В начале июня двинулись на запад первые транспорты с переселенцами. Мария ничего не говорила, но я мог заметить, что и она прощается с мебелью, лавкой, всем доходным домом, с могилами по обе стороны Гинденбургаллее и с холмиком на кладбище в Заспе.

Прежде чем спуститься с Куртхеном в подвал, она порой сидела по вечерам возле моей кровати, у пианино бедной моей матушки, левой рукой держала свою губную гармошку, а правой пыталась одним пальцем наигрывать сопровождение к своей песенке.

Господин Файнгольд страдал от ее музыки, просил Марию перестать, но, едва она опускала руку с гармошкой и собиралась захлопнуть крышку пианино, просил поиграть еще немного.

Потом он сделал ей предложение. Оскар догадывался, что к этому идет. Господин Файнгольд все реже призывал свою жену Любу, и одним летним вечером, полным мух и жужжания, убедившись, что Любы нет как нет, сделал Марии предложение. Он готов был взять и ее, и обоих детей, включая больного Оскара. Он предлагал ей квартиру и долю в лавке.

А Марии было тогда двадцать два года. Ее первоначальная, как бы случайно возникшая красота за это время окрепла, чтобы не сказать затвердела. В последние месяцы войны и первые послевоенные она осталась без перманента, за который раньше платил Мацерат, и хоть она больше не носила косы, как было в мое время, ее длинные волосы, спадая на плечи, давали возможность увидеть в ней чуть слишком серьезную, может, даже ожесточившуюся девушку и эта самая девушка ответила «нет», отказала господину Файнгольду. На бывшем нашем ковре стояла Мария, прижимала Куртхена левой рукой, указывала большим пальцем правой на кафельную печку, и господин Файнгольд, равно как и Оскар, услышал ее слова:

Ничего из этого не будет. Здесь все кончилось. А мы поедем в Рейнланд, к моей сестре Густе. Она там за оберкельнером по ресторанной части, звать его Кестер, и пока мы поживем у него все трое.

На другой же день она подала заявление, а три дня спустя мы получили наши документы. Господин Файнгольд больше ничего не говорил, он закрыл торговлю, покуда Мария укладывала вещи, сидел в темноте на прилавке возле весов и даже не черпал ложкой искусственный мед. Лишь когда Мария хотела с ним попрощаться, он соскользнул с прилавка, взял велосипед с прицепом и предложил проводить нас до вокзала.

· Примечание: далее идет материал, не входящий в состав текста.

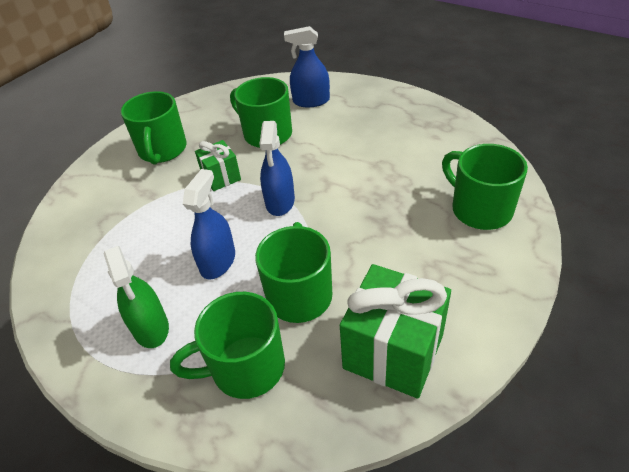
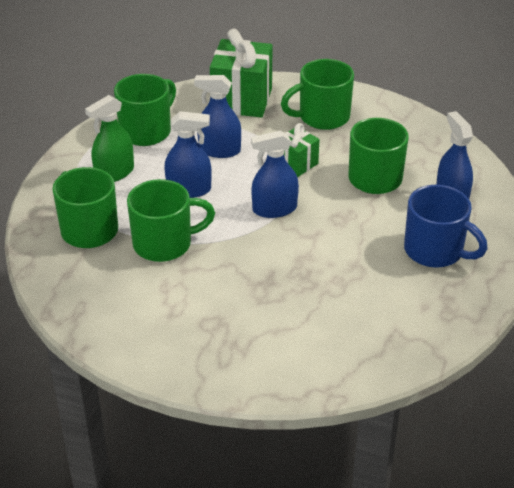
camera: 70 degrees right, 5 degrees down
(166, 228) = (219, 150): none -> blue spray bottle
(372, 120) = (435, 251): none -> blue mug
(393, 351) = (118, 307): green gift -> green gift (242, 100)
(479, 209) = (308, 351): green mug -> green mug (146, 131)

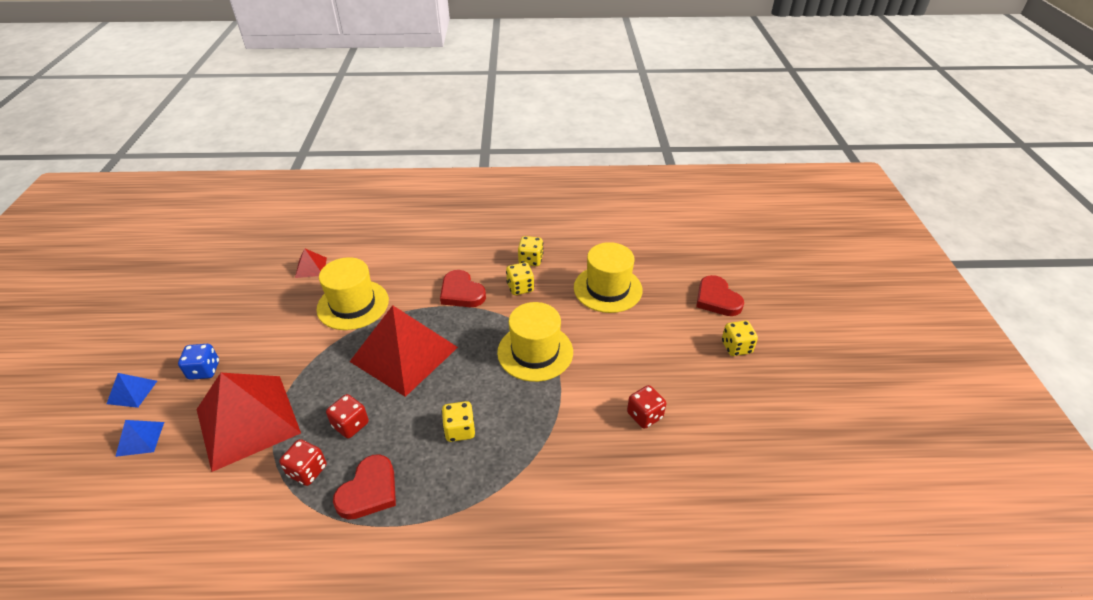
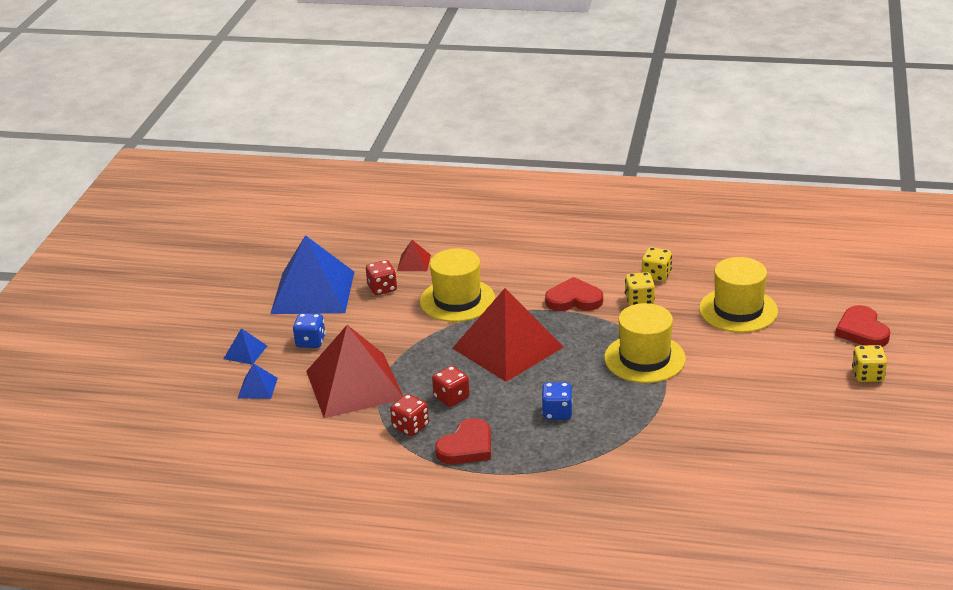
camera: 15 degrees right, 10 degrees down
(211, 310) = (313, 292): none -> blue pyramid
(459, 430) = (557, 413): yellow dice -> blue dice
(461, 292) = (574, 299): red heart -> red heart turned 120 degrees clockwise
(644, 415) = (747, 421): red dice -> red dice (382, 288)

Оскар и багаж — а нам разрешили взять с собой по пятьдесят фунтов на человека — были погружены в двухколесный прицеп на резиновом ходу. Господин Файнгольд толкал велосипед, Мария держала Куртхена за руку, и когда на углу Эльзенштрассе мы сворачивали налево, еще раз оглянулись. А вот я больше не мог оглянуться на Лабесвег, потому что всякий поворот головы причинял мне боль. Вот почему голова Оскара сохраняла неизменное положение. Лишь не утратившими подвижность глазами я послал привет Мариенштрассе, Штрисбаху, Кляйнхаммерпарку, все еще сочащемуся мерзкими каплями подземному переходу к Банхофштрассе, моей уцелевшей церкви Сердца Христова и вокзалу пригорода Лангфур, который теперь назывался Вжешч — почти непроизносимое название.

Нам пришлось ждать. Когда подали поезд, оказалось, что это товарный. Людей было много, детей чересчур много. Багаж проверили и взвесили. Солдаты забросили в каждый товарный вагон по охапке соломы. Музыка не играла, но и дождя тоже не было. А было облачно с прояснениями, и дул восточный ветер.

Мы попали в четвертый от конца вагон. Господин Файнгольд со своими редкими рыжеватыми летящими волосами стоял внизу, на путях; когда мощным рывком дал знать о своем прибытии паровоз, он подошел поближе, протянул Марии пакетик маргарина и два пакетика искусственного меда, а когда команды на польском языке, когда крик и плач возвестили отправление, он присовокупил к дорожному провианту пакет с дезинфицирующими средствами — лизол важней, чем жизнь, — и мы тронулись, оставили позади господина Файнгольда, он же по всем правилам — словом, как оно и положено при отправлении поездов, — становился со своими летящими рыжеватыми волосами все меньше и меньше, потом виделся лишь как машущая рука, потом и вовсе пропал из виду.